• ARBEITSAUFTRAG 1:
Beantworten Sie anhand des Artikels über Johan Leysen kurz folgende Fragen:
(a) In wie vielen Film- und Fernsehproduktionen hat Leysen laut Artikel mitgespielt?
(b) Mit welchem Stück steht er nun in Luxemburg auf der Bühne?
(c) Welche Figur verkörperte er im Papstpalast von Avignon?
• ARBEITSAUFTRAG 2: Entnehmen Sie dem Artikel über Johan Leysen wortgetreu die Passage von „Luxemburg. Es gibt“ bis einschließlich „um harte Hunde.“.
• ARBEITSAUFTRAG 3: Führen Sie den Artikel über den Schauspieler Johan Leysen im gleichen Stil fort, beginnend nach seinem letzten Satz.

• DOKUMENTAUSZUG:
····················
Rastlos im Rampenlicht

Luxemburg · Der Belgier Johan Leysen gehört zu den profiliertesten Theater- und Kinoschauspielern Europas. Er hat in mehr als 130 Film- und Fernsehproduktionen mitgespielt, unter anderem neben George Clooney und Götz George. Nun bringt er in Luxemburg mit "Trauerzeit" sein persönlichstes Stück auf die Bühne.

 Ein prägnanter Kopf: Johan Leysen, hier in seinem aktuellen Film „Photo“, der dieses Jahr in die deutschen Kinos kommen soll. Foto: Verleih

Ein prägnanter Kopf: Johan Leysen, hier in seinem aktuellen Film „Photo“, der dieses Jahr in die deutschen Kinos kommen soll. Foto: Verleih

Luxemburg. Es gibt Gesichter, in denen sich ein ganzes Leben spiegelt. Das von Johan Leysen gehört dazu. Vielleicht ist er deshalb vor der Kamera so gefragt, vor allem, wenn es um gebrochene oder undurchsichtige Figuren geht. Oder um harte Hunde.
In der Cafeteria des Luxemburger Grand Théâtre wirken seine Züge freilich viel weicher als im harten Scheinwerferlicht. Er spricht ein schönes, etwas singendes Deutsch, dem man die Muttersprachen Flämisch und Französisch auf charmante Weise anhört. Ein angenehmer Gesprächspartner ohne Allüren.
Wer seine enorme Präsenz auf der Bühne schon einmal erlebt hat, ist von so viel Umgänglichkeit überrascht. Leysen ist ein Bühnentier, einer, der ein ganzes Stück vor sich her treiben kann. Im Papstpalast von Avignon hat er den mörderischen Ritter Gilles de Rais gespielt, Publikum und internationale Kritik lagen ihm nach der phänomenalen Vorstellung zu Füßen, lobten seine Darstellung als "meisterhaft dämonisch".
Doch in der Öffentlichkeit spielen seine grandiosen Theaterarbeiten in Brüssel, Amsterdam, Paris oder Berlin keine große Rolle - anders als seine Filmarbeit. Er hat mit Regisseuren wie Godard und Chéreau gearbeitet, neben Kollegen wie Michel Piccoli, John Malkovich, Juliette Binoche oder, in "The American", George Clooney. Leysen muss ein Workaholic sein, drehte er doch nebenbei etliche Fernsehserien, wie die zwei "Schimanskis" mit Götz George.
····················
• VORLIEGENDES MATERIAL:

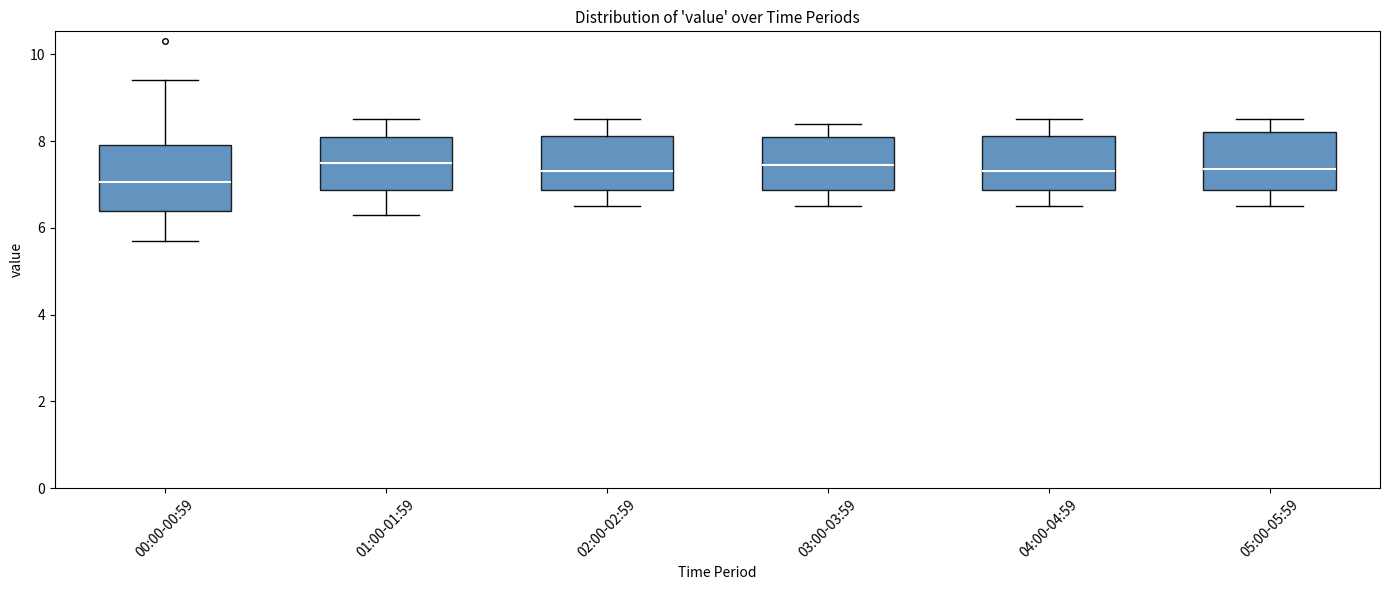

Reading left to right, read every box against the y-axis: the position of its median line, the range the box covers, and the ends of its whiskers. The values are not printed on the chart, so give them approximately, as read against the axis.

00:00-00:59: median 7.0, box 6.4 to 8.0, whiskers 5.8 to 9.4
01:00-01:59: median 7.6, box 6.8 to 8.2, whiskers 6.4 to 8.6
02:00-02:59: median 7.4, box 6.8 to 8.2, whiskers 6.6 to 8.6
03:00-03:59: median 7.4, box 6.8 to 8.2, whiskers 6.6 to 8.4
04:00-04:59: median 7.4, box 6.8 to 8.2, whiskers 6.6 to 8.6
05:00-05:59: median 7.4, box 6.8 to 8.2, whiskers 6.6 to 8.6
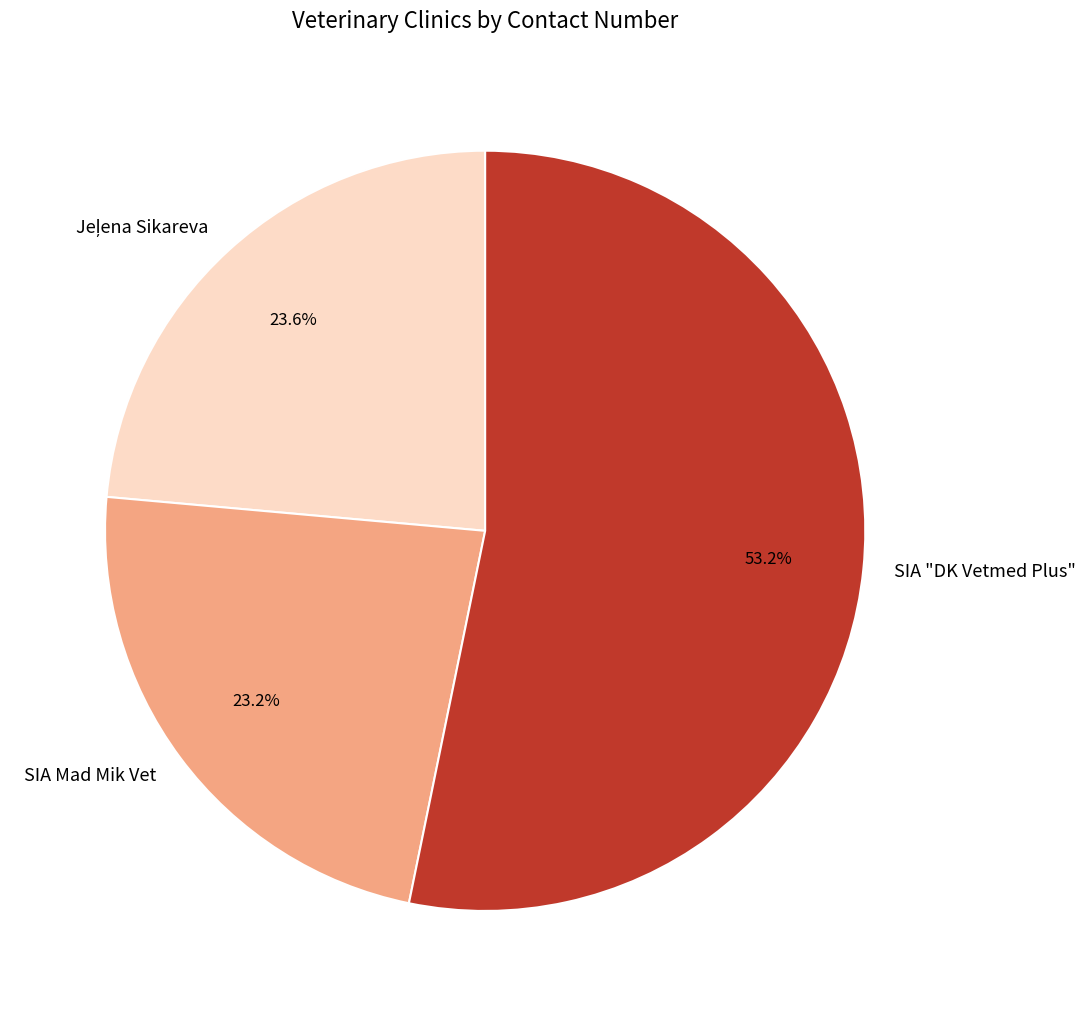

Which category has the biggest portion of the pie?

SIA "DK Vetmed Plus"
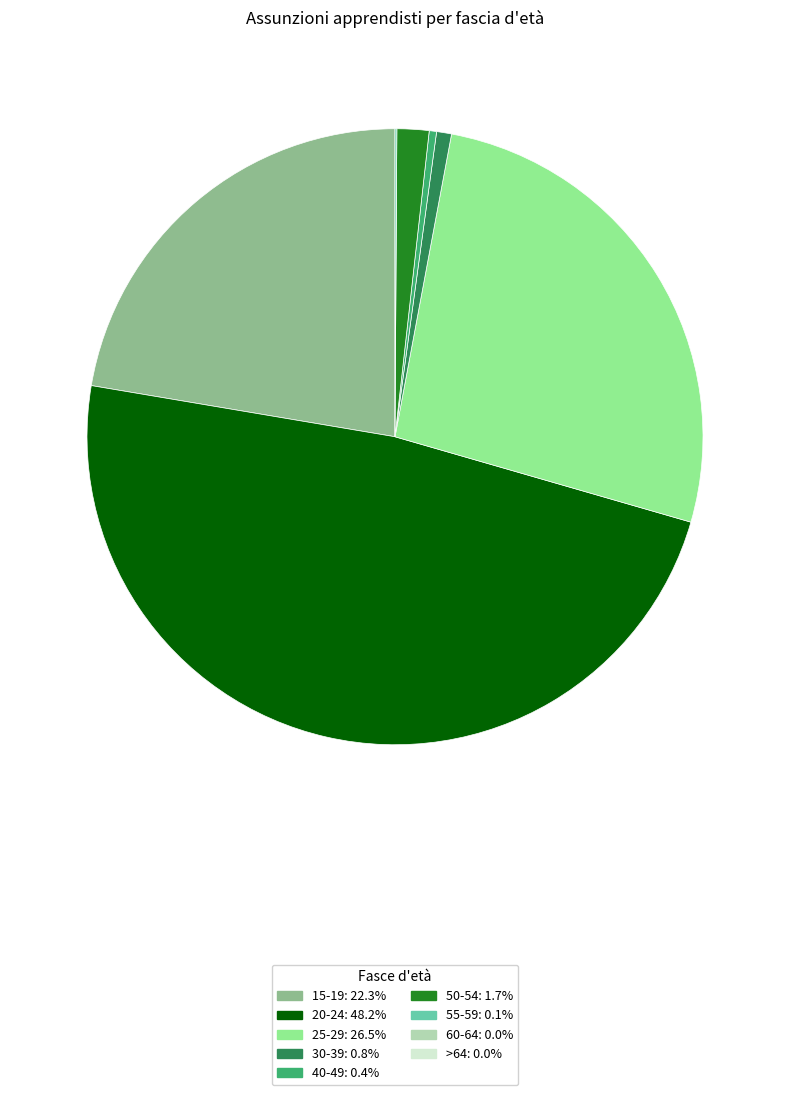

Does any single category account for the majority?

No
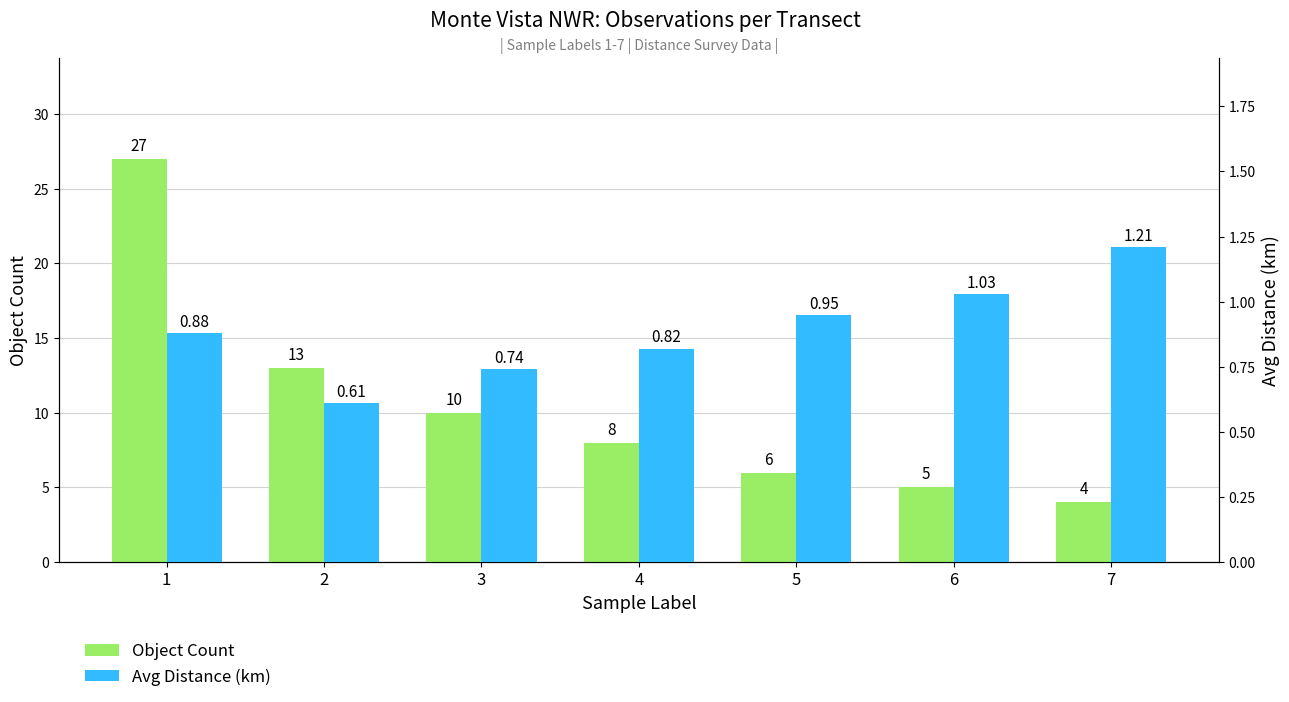

What is the value of the Object Count bar at the 3rd from the left?

10.0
····················
• SCHRIFTLICHE ANTWORT 1:
(a) In mehr als 130 Film- und Fernsehproduktionen.
(b) Mit „Trauerzeit“.
(c) Den mörderischen Ritter Gilles de Rais.

• SCHRIFTLICHE ANTWORT 2:
Luxemburg. Es gibt Gesichter, in denen sich ein ganzes Leben spiegelt. Das von Johan Leysen gehört dazu. Vielleicht ist er deshalb vor der Kamera so gefragt, vor allem, wenn es um gebrochene oder undurchsichtige Figuren geht. Oder um harte Hunde.

• SCHRIFTLICHE ANTWORT 3:
Dreh mit George Clooney


Ob es ihn wohl ärgert, dass Glotze und Leinwand in der Öffentlichkeit viel höher bewertet werden als das Theater? "Das ist halt so", sagt Leysen, "Film ist dauerhaft, Theater wie eine Spur im Sand."
Und doch hat er sich entschlossen, ein ganz persönliches Stück auf die Theaterbühne zu bringen. Zum ersten Mal nicht nur als Darsteller, sondern auch als Autor und Regisseur. "Ein Experiment", wie er betont. Kein leichter Job: "Das Schwierige an der Regie ist, dass man dauernd Dinge entscheiden muss", sagt der 63-Jährige, "das ist eigentlich nicht meine Natur."
Und doch hat er sich entschieden: Für Rainer Maria Rilkes "Weise von Liebe und Tod des Cornets Christoph Rilke", die Erzählung von einem jungen Soldaten in den Türken-Kriegen des 17. Jahrhunderts, der sein Leben opfert zur Rettung der Regimentsfahne.
Leysen hat die Novelle als Kind kennengelernt, handgeschrieben von seinem früh gestorbenen Vater, der die Kurzgeschichte ins Flämische übersetzt hatte. Seither ließ sie ihn nicht mehr los. Nun hat er rund um den "Cornet" seine eigene Geschichte über Trauer und Verlust aufgeschrieben, Künstler für die szenische Einrichtung und die Musik gewonnen - und in Luxemburg einen Partner gefunden, der ihm die Realisierung ermöglicht: "Intendant Frank Feitler und ich haben gemeinsam, dass wir Abenteuer lieben."
Nun steht das "Trauerzeit" genannte Abenteuer vor der Realisierung, als Erzählung auf mehreren Ebenen, mit Leysen, der Rilke auf Deutsch vorträgt, der Schauspielerin Isabelle Ronayette, der Sängerin Louise Wayman und dem Cello-Quartett Aton & Armide.
Die Produktion geht nach Paris, anschließend macht sich Johan Leysen, der Rastlose, auf nach Avignon, um mit Regisseur Ludovic Lagarde beim Festival einen ganz neu gedachten "König Lear" auf die Bühne zu bringen. Der beim Publikum, wie stets bei Leysen, wohl mehr hinterlassen wird als ein paar Spuren im Sand.
Karten für "Trauerzeit" am 6. und 7. Juni, 20 Uhr, im TV-Service-Center Trier und an der Abendkasse des Grand Théâtre.